I don't want to know. I never questioned, ever, who he was. Simply an agent working for Her Majesty's government.
I want the mystique and the not knowing who Bond is. I want my Bond to be able to tell me who the enemy is, what he knows of them when quizzed by M...how he knows, well, Bond has his methods, and we listen enthralled by his knowledge of them.
I want Bond to inhabit a world I know little of, yet a one he revels in.
I need to know who my Bond is, secure in the knowledge we are in safe hands.
I don't think even Bond knows who he is right now.
When was the last time the best/most spectacular stunt and action scene was in the third act?
I guess that is a rhetoric question (and 3rd act = final act). But will list a few films from the top of my head for my own reference - DN (The exchange with DN was facinating), FRWL (Train sequence and battle with Klebb), YOLT (Blofelf's lair and that fascinating background score), OHMSS (an unusual end), TMWTGG (The sequences on Scaramanga's Island), FYEO (the climb), OP (Train and plane sequences), AVTAK (Golden Gate Bridge), TLD (The plane sequence), and LTK (Truck chase sequence).

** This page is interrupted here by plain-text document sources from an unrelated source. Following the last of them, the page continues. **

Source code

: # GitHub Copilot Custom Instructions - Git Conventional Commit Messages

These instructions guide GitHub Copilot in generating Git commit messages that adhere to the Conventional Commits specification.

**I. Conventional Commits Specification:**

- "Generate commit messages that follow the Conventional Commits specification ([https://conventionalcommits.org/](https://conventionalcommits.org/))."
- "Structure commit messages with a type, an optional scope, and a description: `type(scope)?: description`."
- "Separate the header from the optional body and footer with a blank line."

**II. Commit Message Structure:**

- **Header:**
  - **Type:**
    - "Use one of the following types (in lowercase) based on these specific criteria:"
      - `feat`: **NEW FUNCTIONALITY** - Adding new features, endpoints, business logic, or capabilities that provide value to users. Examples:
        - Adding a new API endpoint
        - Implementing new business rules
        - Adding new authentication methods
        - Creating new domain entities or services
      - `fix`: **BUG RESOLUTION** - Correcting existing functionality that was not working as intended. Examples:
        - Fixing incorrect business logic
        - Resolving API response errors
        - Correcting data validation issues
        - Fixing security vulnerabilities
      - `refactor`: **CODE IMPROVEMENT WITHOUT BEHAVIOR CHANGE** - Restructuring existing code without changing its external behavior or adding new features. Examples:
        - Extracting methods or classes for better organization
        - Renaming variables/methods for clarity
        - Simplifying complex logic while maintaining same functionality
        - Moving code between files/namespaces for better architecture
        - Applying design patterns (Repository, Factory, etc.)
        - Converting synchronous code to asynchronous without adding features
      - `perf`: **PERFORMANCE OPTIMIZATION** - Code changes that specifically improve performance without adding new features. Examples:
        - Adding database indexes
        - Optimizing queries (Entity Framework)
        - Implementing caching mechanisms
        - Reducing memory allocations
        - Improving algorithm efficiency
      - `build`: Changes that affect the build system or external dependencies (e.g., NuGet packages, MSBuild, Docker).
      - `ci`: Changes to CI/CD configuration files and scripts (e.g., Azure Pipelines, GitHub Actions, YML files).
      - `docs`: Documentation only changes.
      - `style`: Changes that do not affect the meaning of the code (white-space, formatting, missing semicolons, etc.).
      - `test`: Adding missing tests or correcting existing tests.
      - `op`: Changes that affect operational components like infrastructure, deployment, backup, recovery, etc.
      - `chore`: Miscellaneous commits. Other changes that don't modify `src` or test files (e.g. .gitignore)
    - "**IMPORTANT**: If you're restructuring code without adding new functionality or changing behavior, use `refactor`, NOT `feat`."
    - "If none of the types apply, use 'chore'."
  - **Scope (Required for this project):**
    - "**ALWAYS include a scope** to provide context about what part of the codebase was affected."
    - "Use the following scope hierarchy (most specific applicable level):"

Appears as if things haven't been the same since Dalton left
LTK is definitely the best example of an exciting final act.

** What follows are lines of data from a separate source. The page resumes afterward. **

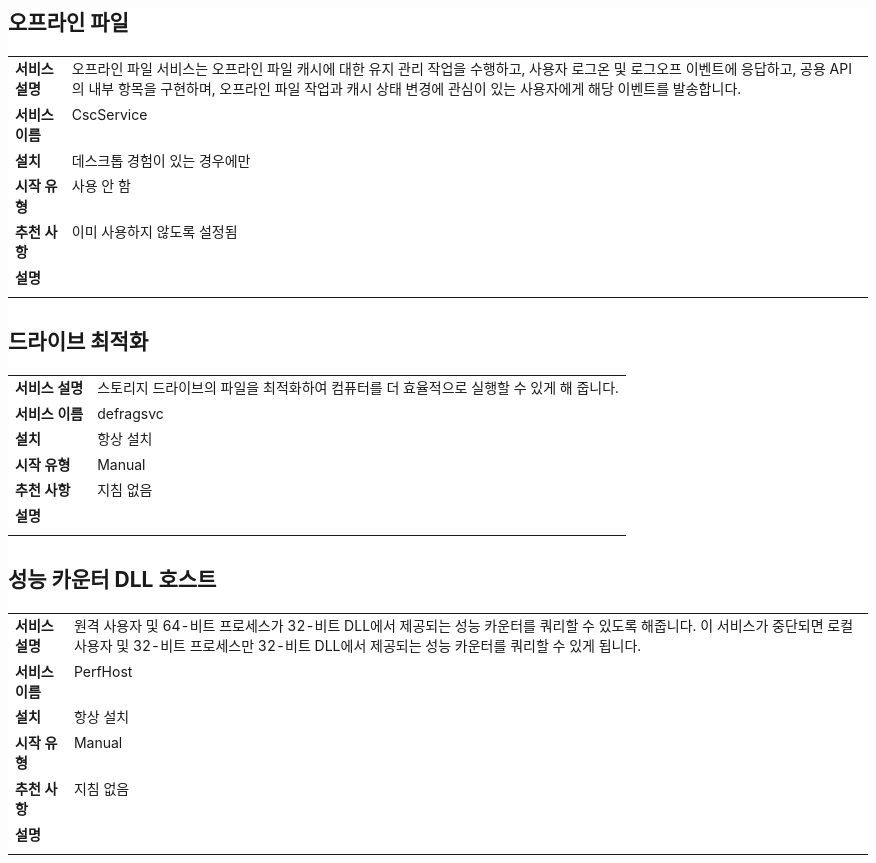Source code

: 

## <a name="offline-files"></a>오프라인 파일            

| | |           
|---|---|       
|   **서비스 설명** |   오프라인 파일 서비스는 오프라인 파일 캐시에 대한 유지 관리 작업을 수행하고, 사용자 로그온 및 로그오프 이벤트에 응답하고, 공용 API의 내부 항목을 구현하며, 오프라인 파일 작업과 캐시 상태 변경에 관심이 있는 사용자에게 해당 이벤트를 발송합니다.
|   **서비스 이름**    |   CscService
|   **설치**    |   데스크톱 경험이 있는 경우에만
|   **시작 유형**   |   사용 안 함
|   **추천 사항**  |   이미 사용하지 않도록 설정됨
|   **설명**    |   
|||         



## <a name="optimize-drives"></a>드라이브 최적화          

| | |           
|---|---|   
|   **서비스 설명** |   스토리지 드라이브의 파일을 최적화하여 컴퓨터를 더 효율적으로 실행할 수 있게 해 줍니다.
|   **서비스 이름**    |   defragsvc
|   **설치**    |   항상 설치
|   **시작 유형**   |   Manual
|   **추천 사항**  | 지침 없음   
|   **설명**    |   
|||         



## <a name="performance-counter-dll-host"></a>성능 카운터 DLL 호스트         

| | |           
|---|---|       
|   **서비스 설명** |   원격 사용자 및 64-비트 프로세스가 32-비트 DLL에서 제공되는 성능 카운터를 쿼리할 수 있도록 해줍니다. 이 서비스가 중단되면 로컬 사용자 및 32-비트 프로세스만 32-비트 DLL에서 제공되는 성능 카운터를 쿼리할 수 있게 됩니다.
|   **서비스 이름**    |   PerfHost
|   **설치**    |   항상 설치
|   **시작 유형**   |   Manual
|   **추천 사항**  | 지침 없음    
|   **설명**    |   
|||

FRWL is one of the few Bond films that doesn't have much action until the end. In the middle it has the Roma camp fight, but the end has the fights with Grant and Klebb, but also the helicopter and boat sequences. It really saves it all for the end.
TSWLM and MR both have large battles at the end. The fight with Alec at the end of GE is pretty great.
Agree. However the final act may not have been the best on those films, for e.g. ignoring the PTSs, GE had the interesting tank chase sequence so the final part looked bland relatively. TSWLM had some awesome sequences in Egypt and Italy. However its final act was interesting too with the sub getting captured and Bond water skying to Stromberg's lair (in fact, the everything about TSWLM is great) .... MR probably had a better final act if we consider all events in Brazil
I wasn't a big fan of Spectre but I still take it over the last three Brosnan efforts.